When Americans are hunting for a home, they give a lot of thought to the size of the lot. After all, a bigger lot means more space for a backyard patio or a kids’ playscape — and more lawn to mow.
“Many people like the idea of living in a single-family home and having a yard to call your own along with some space between themselves and their neighbors,” real estate website Trulia observes.
But when it comes to newly built single-family homes, the average lot size is dwindling almost as fast as the kids did in the classic 1989 movie “Honey, I Shrunk the Kids.” Today’s sequel could be “Honey, I Shrunk the Lots.”
Median Lot Size Dwindles
According to the U.S. Census Bureau, the median size of a lot for new construction in 2018 was 8,982 square feet, or about one-fifth of an acre. By comparison, the median size of a home lot in 2009 was 10,994 square feet, or one-fourth of an acre. That’s a square footage drop of 18.3 percent in average size.

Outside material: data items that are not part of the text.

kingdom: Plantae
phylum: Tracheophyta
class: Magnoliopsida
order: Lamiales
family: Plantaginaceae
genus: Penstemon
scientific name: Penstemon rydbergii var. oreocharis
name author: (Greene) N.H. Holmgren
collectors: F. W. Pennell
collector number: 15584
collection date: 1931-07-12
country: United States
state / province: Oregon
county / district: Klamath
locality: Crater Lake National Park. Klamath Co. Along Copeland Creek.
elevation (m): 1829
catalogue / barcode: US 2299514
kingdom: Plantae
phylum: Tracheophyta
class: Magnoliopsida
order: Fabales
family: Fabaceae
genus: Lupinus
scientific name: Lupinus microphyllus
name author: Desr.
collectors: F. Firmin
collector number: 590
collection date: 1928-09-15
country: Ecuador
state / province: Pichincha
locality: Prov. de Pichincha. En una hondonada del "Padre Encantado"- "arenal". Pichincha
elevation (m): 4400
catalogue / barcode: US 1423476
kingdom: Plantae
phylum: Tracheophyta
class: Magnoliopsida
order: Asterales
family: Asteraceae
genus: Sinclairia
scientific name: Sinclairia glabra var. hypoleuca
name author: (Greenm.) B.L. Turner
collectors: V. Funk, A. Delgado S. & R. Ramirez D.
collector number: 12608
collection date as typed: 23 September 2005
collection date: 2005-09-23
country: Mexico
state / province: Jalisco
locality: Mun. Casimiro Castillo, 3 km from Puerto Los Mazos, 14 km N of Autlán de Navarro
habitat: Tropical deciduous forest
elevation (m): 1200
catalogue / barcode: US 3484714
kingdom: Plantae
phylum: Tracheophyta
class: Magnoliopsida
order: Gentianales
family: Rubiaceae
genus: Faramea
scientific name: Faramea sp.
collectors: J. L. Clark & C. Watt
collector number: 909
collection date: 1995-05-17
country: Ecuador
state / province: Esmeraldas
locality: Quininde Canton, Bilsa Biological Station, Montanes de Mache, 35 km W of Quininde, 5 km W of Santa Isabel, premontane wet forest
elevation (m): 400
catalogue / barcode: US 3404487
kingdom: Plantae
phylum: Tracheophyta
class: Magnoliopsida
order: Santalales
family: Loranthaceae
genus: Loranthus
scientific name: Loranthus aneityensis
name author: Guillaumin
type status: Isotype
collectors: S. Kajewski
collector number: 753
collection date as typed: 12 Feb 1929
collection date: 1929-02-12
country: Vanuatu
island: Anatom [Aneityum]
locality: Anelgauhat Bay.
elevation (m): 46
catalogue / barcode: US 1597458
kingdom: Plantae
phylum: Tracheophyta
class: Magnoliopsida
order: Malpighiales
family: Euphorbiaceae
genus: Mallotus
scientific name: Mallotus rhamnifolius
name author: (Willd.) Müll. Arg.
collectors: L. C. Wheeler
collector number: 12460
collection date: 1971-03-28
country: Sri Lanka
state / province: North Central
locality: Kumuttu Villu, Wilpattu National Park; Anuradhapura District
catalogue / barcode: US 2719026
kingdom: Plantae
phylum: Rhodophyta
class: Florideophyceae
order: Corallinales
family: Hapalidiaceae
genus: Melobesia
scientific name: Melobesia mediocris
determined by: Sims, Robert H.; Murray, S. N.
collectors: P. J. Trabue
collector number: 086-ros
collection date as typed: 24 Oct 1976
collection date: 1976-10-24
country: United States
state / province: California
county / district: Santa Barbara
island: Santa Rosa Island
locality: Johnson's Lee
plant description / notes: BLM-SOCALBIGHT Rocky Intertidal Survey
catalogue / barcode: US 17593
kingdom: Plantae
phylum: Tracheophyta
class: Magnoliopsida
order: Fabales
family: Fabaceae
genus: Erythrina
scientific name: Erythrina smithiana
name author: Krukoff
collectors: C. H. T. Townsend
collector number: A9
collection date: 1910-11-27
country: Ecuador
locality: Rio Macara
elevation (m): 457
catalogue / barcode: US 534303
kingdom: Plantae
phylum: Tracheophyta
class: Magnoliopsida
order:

Why are larger lots going away? Is less land being carved out for new homes in America? It boils down to price and preference.
First, let’s look at price.
The National Association of Home Builders (NAHB) reports the average cost of a lot for a single-family home is $85,139.
For builders, this means a hefty investment in land. If you apply the average lot cost to the 154,000 lots that Pulte, one of the largest homebuilders in the U.S., controlled as of June 30, 2019, you’re looking at more than $13 billion. While this a ballpark approximation, it gives you an idea of how much money homebuilders spend on land.
Land costs keep rising in large part because of a shortage of affordable, buildable lots, NAHB says.
Land also plays a sizeable role in the homebuying experience. The lot makes up roughly one-fourth of the sale price of a single-family home, meaning a smaller lot can dramatically reduce how much someone pays for a new place to live.
Lot Size No Longer Matters as Much
Aside from price considerations, there’s been a shift in buyers’ preferences related to lot size, particularly among older Americans.
In a 2018 survey conducted by NAHB, 22 percent of homebuyers had no requirement for a minimum lot size, while 9 percent wanted at least one-eighth of an acre and 18 percent wanted at least one-fourth of an acre. In other words, size didn’t matter all that much for nearly half of all buyers.
Disinterest in size of a lot is even more pronounced among baby boomers and seniors. The association’s survey found that more than one-fourth of that collective group of older buyers had no threshold for minimum lot size. Paul Emrath, NAHB’s vice president for survey and housing policy research, says those folks might favor small lots because they’re “less enthusiastic about doing yard work.”
Digging deeper into the survey results, 40 percent of all buyers said they’d be willing to settle for a smaller lot in order to afford a new home. That’s up from 30 percent in NAHB’s 2003 survey.
That doesn’t mean, though, that homebuyers are necessarily sacrificing home size when they pick smaller lots.
Research published in 2017 by the Federal Reserve shows the median size of a single-family home built from 1980 to 2014 grew by 50 percent, but the median lot size decreased by more than 20 percent during the same period. In other words, builders are squeezing bigger homes onto smaller lots.